__PAGE__:

Linear mixed models (LMM) and its subset cousin, analysis of variance components (VC), perform many of the same functions as analysis of variance under GLM. A comparison of GLM with both LMM and VC, illustrated with data, is found in the section on linear mixed models. While both GLM and LMM accept the use of random effects in models, LMM is preferred for reasons given in the comparison.
|
|
The formulas for the t-test (a special case of one-way ANOVA), and for the F-test used in ANOVA, thus reflect three things: the difference in means, group sample sizes, and the group variances. That is, the ANOVA F-test is a function of the variance of the set of group means, the overall mean of all observations, and the variances of the observations in each group weighted for group sample size. Thus, the larger the difference in means, the larger the sample sizes, and/or the lower the variances, the more likely a finding of significance.
In SPSS, select Analyze, Compare Means, One-Way ANOVA; enter the dependent variable in the Dependent list; enter the independent variable as the Factor.
The "Mean" column shows how the mean years of education varies by region. However, the 95% confidence limits for West and for Southeast overlap those for Northeast. We can only be 95% confident that the mean of Southeast differs from the mean of West; we cannot be 95% confident that the mean years of education for West or Southest differ from Northeast.
In SPSS, select Analyze, General Linear Model, Univariate; enter the dependent variable, factor(s), and covariate variables; click Model and select the model type you want (ex., Full Factorial) or click Custom and specify a model (such as Model: gender race gender*race). You may click the Options button and specify means to estimate (gives marginal means for each level of the selected factor when the covariate is at its mean value), and under the Options button you may check that you want Parameter Estimates (which are the GLM-estimated regression coefficients).

__TASKS FOR THIS EXERCISE__:
[A] Answer these questions about the ANOVA page:
(i) When random effects are used in models, which is preferred, GLM or LMM?
(ii) What three things do the formulas for the t-test and the ANOVA F-test reflect?
(iii) In the Univariate procedure, which button lets you check Parameter Estimates?
[B] Write a continuation of the ANOVA page, starting after its last sentence.
The records are separate from the ANOVA page.

__EXCERPTED RECORDS__:

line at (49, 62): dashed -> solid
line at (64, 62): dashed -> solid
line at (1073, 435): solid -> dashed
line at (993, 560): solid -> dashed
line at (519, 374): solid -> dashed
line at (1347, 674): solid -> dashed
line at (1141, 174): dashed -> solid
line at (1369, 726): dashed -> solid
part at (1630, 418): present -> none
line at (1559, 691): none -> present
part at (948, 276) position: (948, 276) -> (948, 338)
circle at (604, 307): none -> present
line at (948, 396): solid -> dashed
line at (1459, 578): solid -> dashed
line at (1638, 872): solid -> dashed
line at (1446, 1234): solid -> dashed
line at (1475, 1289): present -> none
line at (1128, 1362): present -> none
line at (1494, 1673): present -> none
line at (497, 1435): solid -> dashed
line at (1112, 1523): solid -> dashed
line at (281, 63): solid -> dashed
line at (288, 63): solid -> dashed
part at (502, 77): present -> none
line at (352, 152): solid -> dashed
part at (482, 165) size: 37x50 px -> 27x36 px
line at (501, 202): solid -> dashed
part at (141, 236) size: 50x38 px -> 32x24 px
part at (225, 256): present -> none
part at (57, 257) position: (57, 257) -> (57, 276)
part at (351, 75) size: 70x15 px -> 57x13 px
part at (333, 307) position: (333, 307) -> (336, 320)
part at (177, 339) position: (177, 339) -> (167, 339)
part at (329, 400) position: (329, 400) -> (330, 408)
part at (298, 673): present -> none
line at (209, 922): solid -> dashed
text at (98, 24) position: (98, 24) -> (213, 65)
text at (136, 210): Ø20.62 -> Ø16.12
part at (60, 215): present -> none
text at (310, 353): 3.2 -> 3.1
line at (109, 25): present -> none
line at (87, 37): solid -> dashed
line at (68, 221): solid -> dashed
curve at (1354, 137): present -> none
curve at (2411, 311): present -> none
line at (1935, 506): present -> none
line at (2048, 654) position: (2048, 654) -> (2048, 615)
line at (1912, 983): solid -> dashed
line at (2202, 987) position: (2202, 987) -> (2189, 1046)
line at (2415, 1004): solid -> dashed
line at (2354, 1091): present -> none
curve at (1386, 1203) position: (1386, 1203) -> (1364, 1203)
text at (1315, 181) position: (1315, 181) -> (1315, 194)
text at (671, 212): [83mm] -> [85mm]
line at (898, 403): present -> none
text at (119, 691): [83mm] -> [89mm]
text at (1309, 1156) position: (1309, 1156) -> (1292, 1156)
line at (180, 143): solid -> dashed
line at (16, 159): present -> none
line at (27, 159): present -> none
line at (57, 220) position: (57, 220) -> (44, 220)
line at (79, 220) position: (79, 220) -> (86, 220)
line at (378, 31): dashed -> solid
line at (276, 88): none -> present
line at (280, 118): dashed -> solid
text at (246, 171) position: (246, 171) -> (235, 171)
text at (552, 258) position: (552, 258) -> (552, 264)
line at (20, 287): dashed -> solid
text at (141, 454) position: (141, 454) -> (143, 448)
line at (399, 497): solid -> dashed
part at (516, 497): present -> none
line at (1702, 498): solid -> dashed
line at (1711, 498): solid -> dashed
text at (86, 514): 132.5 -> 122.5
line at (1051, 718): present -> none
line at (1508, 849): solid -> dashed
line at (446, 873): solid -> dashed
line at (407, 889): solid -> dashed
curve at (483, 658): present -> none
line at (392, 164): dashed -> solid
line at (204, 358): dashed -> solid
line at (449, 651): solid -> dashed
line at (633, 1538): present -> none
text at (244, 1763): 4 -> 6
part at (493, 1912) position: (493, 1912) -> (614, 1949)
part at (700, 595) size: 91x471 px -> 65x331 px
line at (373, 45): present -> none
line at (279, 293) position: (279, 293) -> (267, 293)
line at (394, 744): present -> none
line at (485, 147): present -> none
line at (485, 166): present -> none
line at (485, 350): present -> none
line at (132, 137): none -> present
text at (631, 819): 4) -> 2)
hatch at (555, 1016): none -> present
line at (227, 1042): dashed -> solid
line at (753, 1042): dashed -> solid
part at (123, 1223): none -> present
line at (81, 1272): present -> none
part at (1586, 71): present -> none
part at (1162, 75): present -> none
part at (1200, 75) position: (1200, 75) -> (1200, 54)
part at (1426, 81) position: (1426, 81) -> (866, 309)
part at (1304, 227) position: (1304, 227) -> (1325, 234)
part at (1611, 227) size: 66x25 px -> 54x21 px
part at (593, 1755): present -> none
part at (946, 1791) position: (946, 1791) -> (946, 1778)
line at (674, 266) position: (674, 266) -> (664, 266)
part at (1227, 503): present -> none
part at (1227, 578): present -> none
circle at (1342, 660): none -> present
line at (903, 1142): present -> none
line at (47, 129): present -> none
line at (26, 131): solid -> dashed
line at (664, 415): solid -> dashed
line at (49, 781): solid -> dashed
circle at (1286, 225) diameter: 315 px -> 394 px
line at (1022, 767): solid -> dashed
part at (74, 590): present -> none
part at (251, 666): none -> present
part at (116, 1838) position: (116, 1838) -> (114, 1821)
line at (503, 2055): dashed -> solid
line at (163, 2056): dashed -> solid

__ANSWERS FOR THIS EXERCISE__:
[A]
(i) LMM.
(ii) The difference in means, group sample sizes, and the group variances.
(iii) The Options button.

[B]
The "Parameter Estimates" table is partially shown in the figure above for a model in which years of education is predicted from the factors sex, race, and region, using number of siblings as a covariate. The b coefficients reflect the effect of the factor or covariate on the dependent, years of education. For the covariate sibs, with b = -.240, this indicates that having one additional sibling subtracts .24 years of education from the subject, controlling for other variables in the model. For the dichotomy sex, given that these data are coded 1=male, 2=female, and given a b coefficient of 2.119 for sex=1, this indicates that for two individuals equal on other variables in the model, the male will have 2.119 more years of education than the female. For the factor region, using simple dummy coding, given b = 1.219 for region 1 (Northeast) and given the left-out category is 3=West, we can say that a subject in the Northeast will have 1.219 more years of education than a subject in the West.
Also in the Parameter Estimates table, the "Sig." column shows the significance level of the effect (as usual, <=.05 is considered acceptable to reject the null hypothesis that the effect is not different from 0). The "Partial Eta Squared" column provides an effect size measure for purposes of comparison among effects. The "Observed Power" column show the power level for the effect (as usual, >=.80 is considered acceptable to have confidence that one has not made a Type II error when accepting a null significance finding for the effect).
This is the usual ANOVA design. There is one set of subjects: the "groups" refer to the subset of subjects associated with each category of the independent variable (in one-way ANOVA) or with each cell formed by multiple categorical independents (in multivariate ANOVA). After measurements are taken for each group, analysis of variance is computed to see if the variance on the dependent variable between groups is different from the variance within groups. Just by chance, one would expect the variance between groups to be as large as the variance within groups. If the variance between groups is enough larger than the variance within groups, as measured by the F ratio (discussed below), then it is concluded that the grouping factor (the independent variable(s) does/do have a significant effect.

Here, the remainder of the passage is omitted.